RECORDED DATA:
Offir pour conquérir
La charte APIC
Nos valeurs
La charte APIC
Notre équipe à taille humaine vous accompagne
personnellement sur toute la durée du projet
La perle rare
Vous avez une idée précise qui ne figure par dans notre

INSTRUCTION: Would you transcribe all of the data, keeping each line exact?

RESPONSE TO THIS EXERCISE:
Offir pour conquérir
La charte APIC
Nos valeurs
La charte APIC
Notre équipe à taille humaine vous accompagne
personnellement sur toute la durée du projet
La perle rare
Vous avez une idée précise qui ne figure par dans notre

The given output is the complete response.